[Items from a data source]
::::

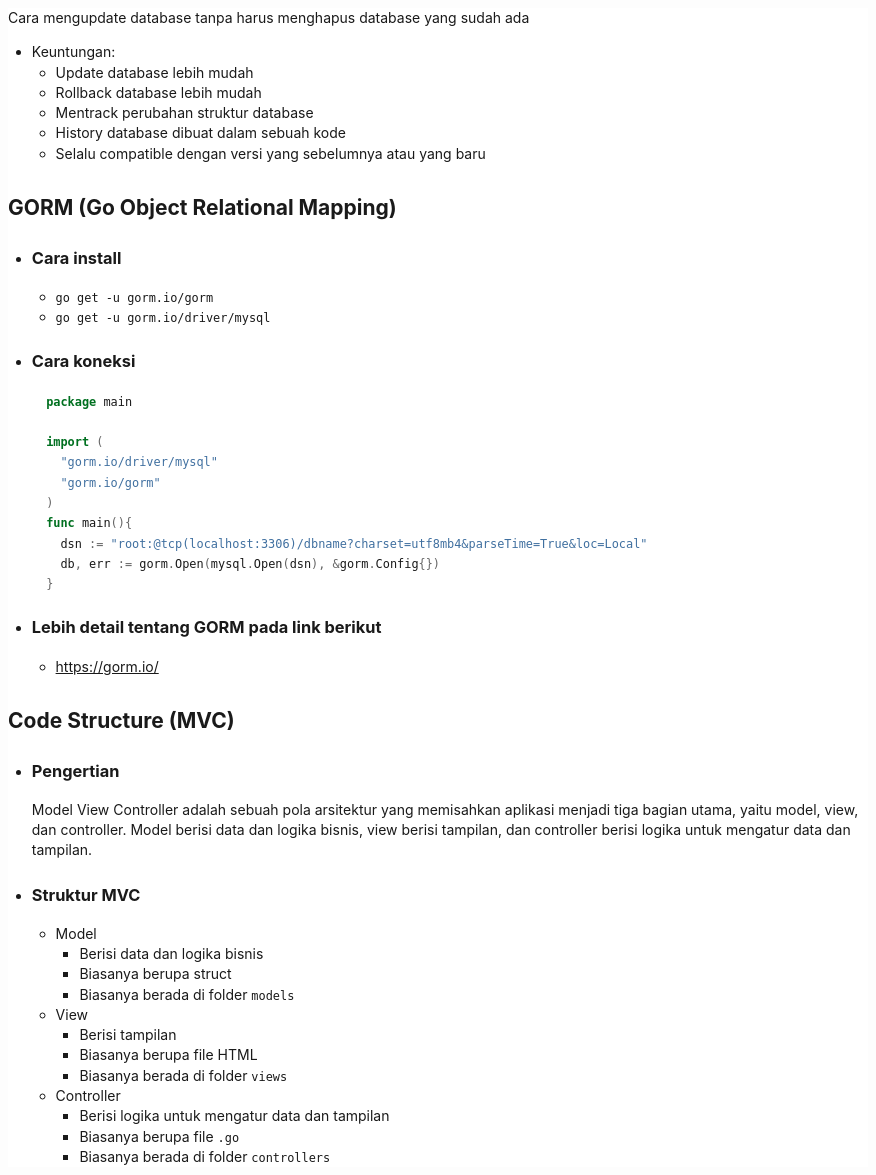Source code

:   Cara mengupdate database tanpa harus menghapus database yang sudah ada

  - Keuntungan:
    - Update database lebih mudah
    - Rollback database lebih mudah
    - Mentrack perubahan struktur database
    - History database dibuat dalam sebuah kode
    - Selalu compatible dengan versi yang sebelumnya atau yang baru

## **GORM (Go Object Relational Mapping)**

- ### Cara install
  - `go get -u gorm.io/gorm`
  - `go get -u gorm.io/driver/mysql`
- ### Cara koneksi

  ```go
    package main

    import (
      "gorm.io/driver/mysql"
      "gorm.io/gorm"
    )
    func main(){
      dsn := "root:@tcp(localhost:3306)/dbname?charset=utf8mb4&parseTime=True&loc=Local"
      db, err := gorm.Open(mysql.Open(dsn), &gorm.Config{})
    }
  ```

- ### Lebih detail tentang GORM pada link berikut
  - https://gorm.io/

## **Code Structure (MVC)**

- ### Pengertian

  Model View Controller adalah sebuah pola arsitektur yang memisahkan aplikasi menjadi tiga bagian utama, yaitu model, view, dan controller. Model berisi data dan logika bisnis, view berisi tampilan, dan controller berisi logika untuk mengatur data dan tampilan.

- ### Struktur MVC

  - Model
    - Berisi data dan logika bisnis
    - Biasanya berupa struct
    - Biasanya berada di folder `models`
  - View
    - Berisi tampilan
    - Biasanya berupa file HTML
    - Biasanya berada di folder `views`
  - Controller
    - Berisi logika untuk mengatur data dan tampilan
    - Biasanya berupa file `.go`
    - Biasanya berada di folder `controllers`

::::

## Exercise aim
For the word "berupa", state how many lines of the entries contain it, with nothing else.

## Answer below
3